───── DATA RECORDS

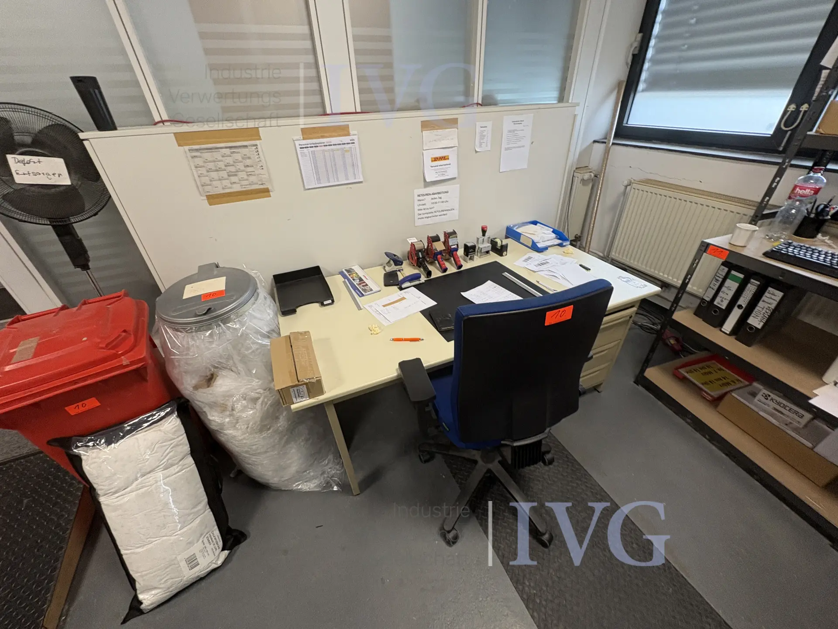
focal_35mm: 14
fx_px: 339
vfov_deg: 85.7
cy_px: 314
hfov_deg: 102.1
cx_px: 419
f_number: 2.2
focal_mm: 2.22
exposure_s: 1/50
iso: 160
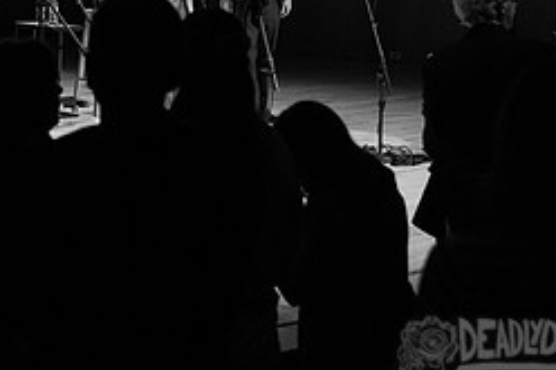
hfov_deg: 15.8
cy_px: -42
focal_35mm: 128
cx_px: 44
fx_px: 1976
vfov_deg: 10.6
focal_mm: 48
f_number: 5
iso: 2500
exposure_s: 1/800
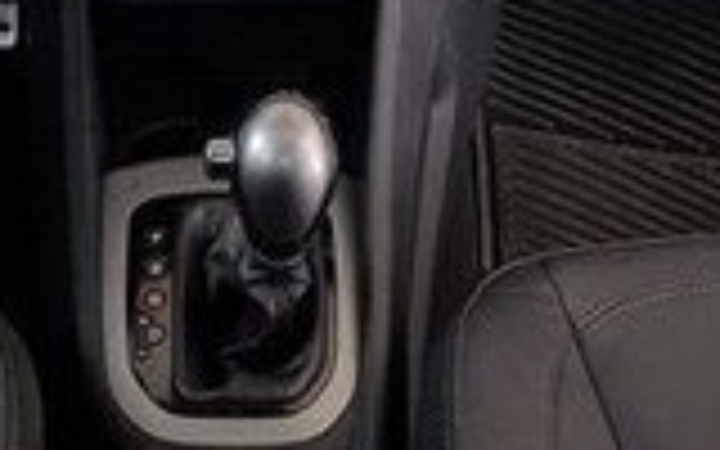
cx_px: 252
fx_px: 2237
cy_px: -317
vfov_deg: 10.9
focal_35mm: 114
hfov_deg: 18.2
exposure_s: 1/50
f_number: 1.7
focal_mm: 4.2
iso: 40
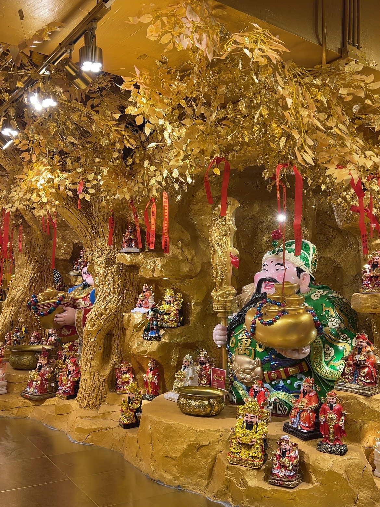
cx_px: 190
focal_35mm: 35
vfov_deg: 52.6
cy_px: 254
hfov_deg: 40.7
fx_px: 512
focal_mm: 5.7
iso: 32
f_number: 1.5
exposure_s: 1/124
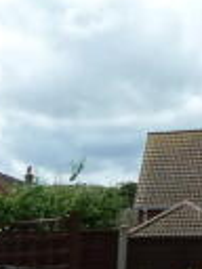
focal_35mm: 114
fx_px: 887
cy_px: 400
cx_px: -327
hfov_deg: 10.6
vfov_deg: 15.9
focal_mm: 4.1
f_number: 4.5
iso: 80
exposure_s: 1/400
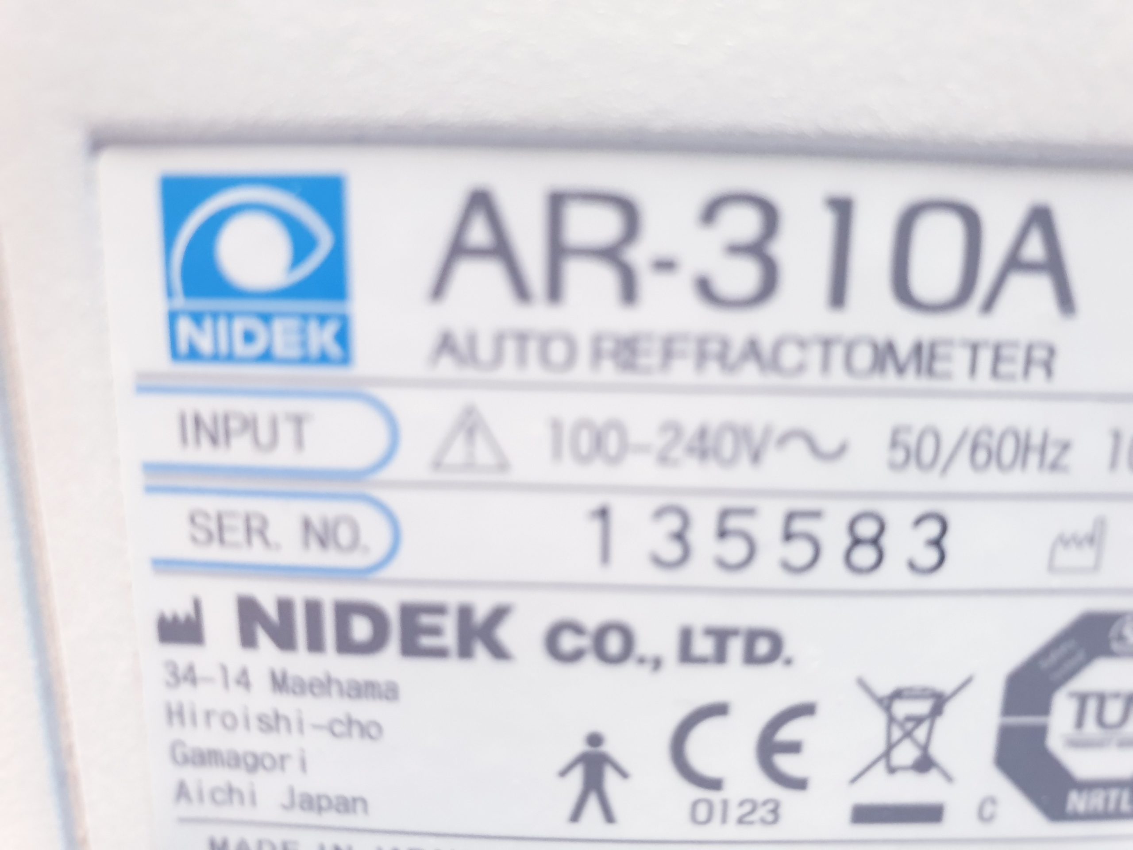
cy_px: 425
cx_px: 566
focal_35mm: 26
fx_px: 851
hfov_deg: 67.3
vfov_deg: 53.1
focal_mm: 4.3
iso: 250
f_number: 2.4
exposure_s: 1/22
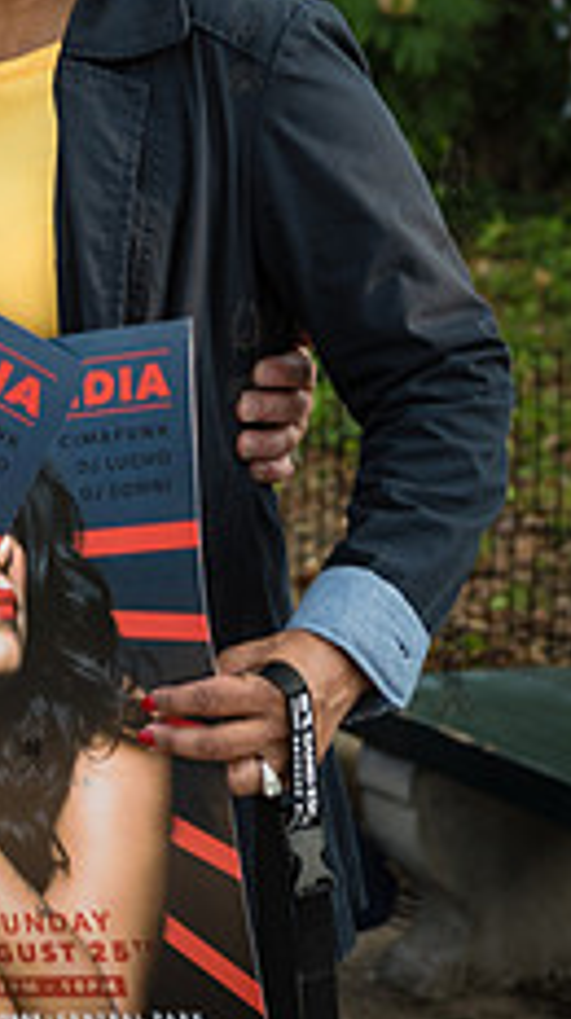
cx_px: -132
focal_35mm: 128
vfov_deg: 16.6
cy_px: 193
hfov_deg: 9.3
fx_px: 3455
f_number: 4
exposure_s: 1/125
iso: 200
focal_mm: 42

──────────

WORK TASK:
Write every record out again exactly as written. Pictures don't belong in the copy.

FINISHED EXERCISE:
focal_35mm: 14
fx_px: 339
vfov_deg: 85.7
cy_px: 314
hfov_deg: 102.1
cx_px: 419
f_number: 2.2
focal_mm: 2.22
exposure_s: 1/50
iso: 160
hfov_deg: 15.8
cy_px: -42
focal_35mm: 128
cx_px: 44
fx_px: 1976
vfov_deg: 10.6
focal_mm: 48
f_number: 5
iso: 2500
exposure_s: 1/800
cx_px: 252
fx_px: 2237
cy_px: -317
vfov_deg: 10.9
focal_35mm: 114
hfov_deg: 18.2
exposure_s: 1/50
f_number: 1.7
focal_mm: 4.2
iso: 40
cx_px: 190
focal_35mm: 35
vfov_deg: 52.6
cy_px: 254
hfov_deg: 40.7
fx_px: 512
focal_mm: 5.7
iso: 32
f_number: 1.5
exposure_s: 1/124
focal_35mm: 114
fx_px: 887
cy_px: 400
cx_px: -327
hfov_deg: 10.6
vfov_deg: 15.9
focal_mm: 4.1
f_number: 4.5
iso: 80
exposure_s: 1/400
cy_px: 425
cx_px: 566
focal_35mm: 26
fx_px: 851
hfov_deg: 67.3
vfov_deg: 53.1
focal_mm: 4.3
iso: 250
f_number: 2.4
exposure_s: 1/22
cx_px: -132
focal_35mm: 128
vfov_deg: 16.6
cy_px: 193
hfov_deg: 9.3
fx_px: 3455
f_number: 4
exposure_s: 1/125
iso: 200
focal_mm: 42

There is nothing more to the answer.